Work required →
Make an exact copy of the records below. Include every line.

Source material →
[Start of Attachment]

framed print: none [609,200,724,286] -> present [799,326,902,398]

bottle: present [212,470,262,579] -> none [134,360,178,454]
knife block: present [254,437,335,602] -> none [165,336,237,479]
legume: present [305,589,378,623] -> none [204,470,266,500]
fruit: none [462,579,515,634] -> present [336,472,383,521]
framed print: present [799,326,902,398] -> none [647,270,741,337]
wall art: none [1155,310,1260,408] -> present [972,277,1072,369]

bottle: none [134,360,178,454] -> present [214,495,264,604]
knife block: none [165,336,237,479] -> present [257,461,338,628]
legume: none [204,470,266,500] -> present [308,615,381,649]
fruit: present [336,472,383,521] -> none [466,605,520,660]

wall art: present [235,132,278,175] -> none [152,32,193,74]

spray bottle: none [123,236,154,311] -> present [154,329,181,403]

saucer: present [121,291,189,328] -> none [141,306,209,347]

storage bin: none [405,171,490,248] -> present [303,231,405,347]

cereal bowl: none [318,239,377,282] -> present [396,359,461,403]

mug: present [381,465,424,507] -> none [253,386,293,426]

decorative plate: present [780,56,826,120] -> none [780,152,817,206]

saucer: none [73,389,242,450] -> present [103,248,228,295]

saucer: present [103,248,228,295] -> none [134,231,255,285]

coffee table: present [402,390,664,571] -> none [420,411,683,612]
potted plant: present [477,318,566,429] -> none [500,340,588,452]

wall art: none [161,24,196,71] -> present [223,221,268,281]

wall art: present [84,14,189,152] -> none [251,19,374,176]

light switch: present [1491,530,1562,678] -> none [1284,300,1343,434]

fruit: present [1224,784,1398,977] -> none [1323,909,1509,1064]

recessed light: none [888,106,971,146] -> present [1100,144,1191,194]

[End of Attachment]

Task output →
framed print: none [609,200,724,286] -> present [799,326,902,398]

bottle: present [212,470,262,579] -> none [134,360,178,454]
knife block: present [254,437,335,602] -> none [165,336,237,479]
legume: present [305,589,378,623] -> none [204,470,266,500]
fruit: none [462,579,515,634] -> present [336,472,383,521]
framed print: present [799,326,902,398] -> none [647,270,741,337]
wall art: none [1155,310,1260,408] -> present [972,277,1072,369]

bottle: none [134,360,178,454] -> present [214,495,264,604]
knife block: none [165,336,237,479] -> present [257,461,338,628]
legume: none [204,470,266,500] -> present [308,615,381,649]
fruit: present [336,472,383,521] -> none [466,605,520,660]

wall art: present [235,132,278,175] -> none [152,32,193,74]

spray bottle: none [123,236,154,311] -> present [154,329,181,403]

saucer: present [121,291,189,328] -> none [141,306,209,347]

storage bin: none [405,171,490,248] -> present [303,231,405,347]

cereal bowl: none [318,239,377,282] -> present [396,359,461,403]

mug: present [381,465,424,507] -> none [253,386,293,426]

decorative plate: present [780,56,826,120] -> none [780,152,817,206]

saucer: none [73,389,242,450] -> present [103,248,228,295]

saucer: present [103,248,228,295] -> none [134,231,255,285]

coffee table: present [402,390,664,571] -> none [420,411,683,612]
potted plant: present [477,318,566,429] -> none [500,340,588,452]

wall art: none [161,24,196,71] -> present [223,221,268,281]

wall art: present [84,14,189,152] -> none [251,19,374,176]

light switch: present [1491,530,1562,678] -> none [1284,300,1343,434]

fruit: present [1224,784,1398,977] -> none [1323,909,1509,1064]

recessed light: none [888,106,971,146] -> present [1100,144,1191,194]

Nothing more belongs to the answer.